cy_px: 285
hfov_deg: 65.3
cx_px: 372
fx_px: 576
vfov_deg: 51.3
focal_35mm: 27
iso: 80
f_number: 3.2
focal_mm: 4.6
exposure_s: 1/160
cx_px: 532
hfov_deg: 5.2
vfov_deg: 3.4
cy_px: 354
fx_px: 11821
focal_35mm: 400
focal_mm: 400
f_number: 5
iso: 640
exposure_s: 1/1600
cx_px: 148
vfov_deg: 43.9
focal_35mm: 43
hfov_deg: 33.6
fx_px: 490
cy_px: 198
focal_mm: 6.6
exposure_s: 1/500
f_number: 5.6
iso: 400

+ + + +

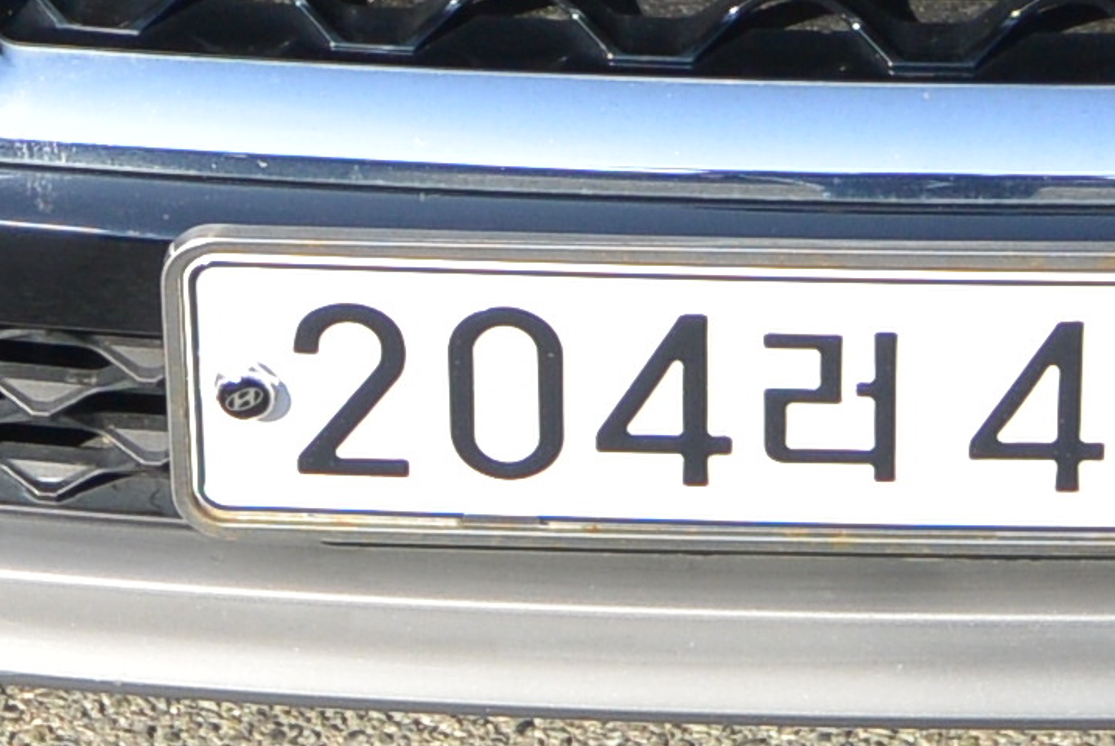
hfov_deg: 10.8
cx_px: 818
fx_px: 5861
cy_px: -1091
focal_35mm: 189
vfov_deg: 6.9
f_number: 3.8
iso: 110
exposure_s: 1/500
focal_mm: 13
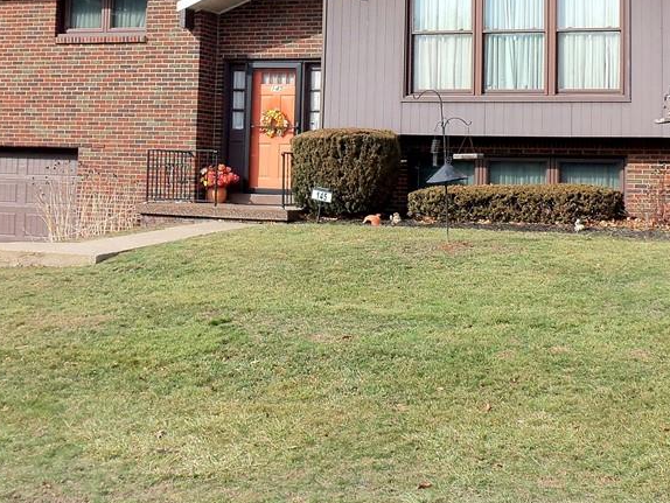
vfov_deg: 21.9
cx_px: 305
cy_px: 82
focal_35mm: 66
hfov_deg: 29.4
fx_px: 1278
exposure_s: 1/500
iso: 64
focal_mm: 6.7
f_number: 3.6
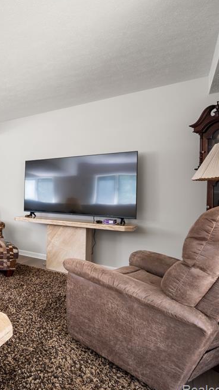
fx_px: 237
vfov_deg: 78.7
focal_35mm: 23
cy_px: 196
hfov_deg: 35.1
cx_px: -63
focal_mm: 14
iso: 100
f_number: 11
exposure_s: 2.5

+ + + +

What is being asked.
Output exactly the lines of the listing above that start with the one holding "cy_px: -1091" and go on through the one holding "exposure_s: 2.5"; leave the pictures out.

Solution to this problem.
cy_px: -1091
focal_35mm: 189
vfov_deg: 6.9
f_number: 3.8
iso: 110
exposure_s: 1/500
focal_mm: 13
vfov_deg: 21.9
cx_px: 305
cy_px: 82
focal_35mm: 66
hfov_deg: 29.4
fx_px: 1278
exposure_s: 1/500
iso: 64
focal_mm: 6.7
f_number: 3.6
fx_px: 237
vfov_deg: 78.7
focal_35mm: 23
cy_px: 196
hfov_deg: 35.1
cx_px: -63
focal_mm: 14
iso: 100
f_number: 11
exposure_s: 2.5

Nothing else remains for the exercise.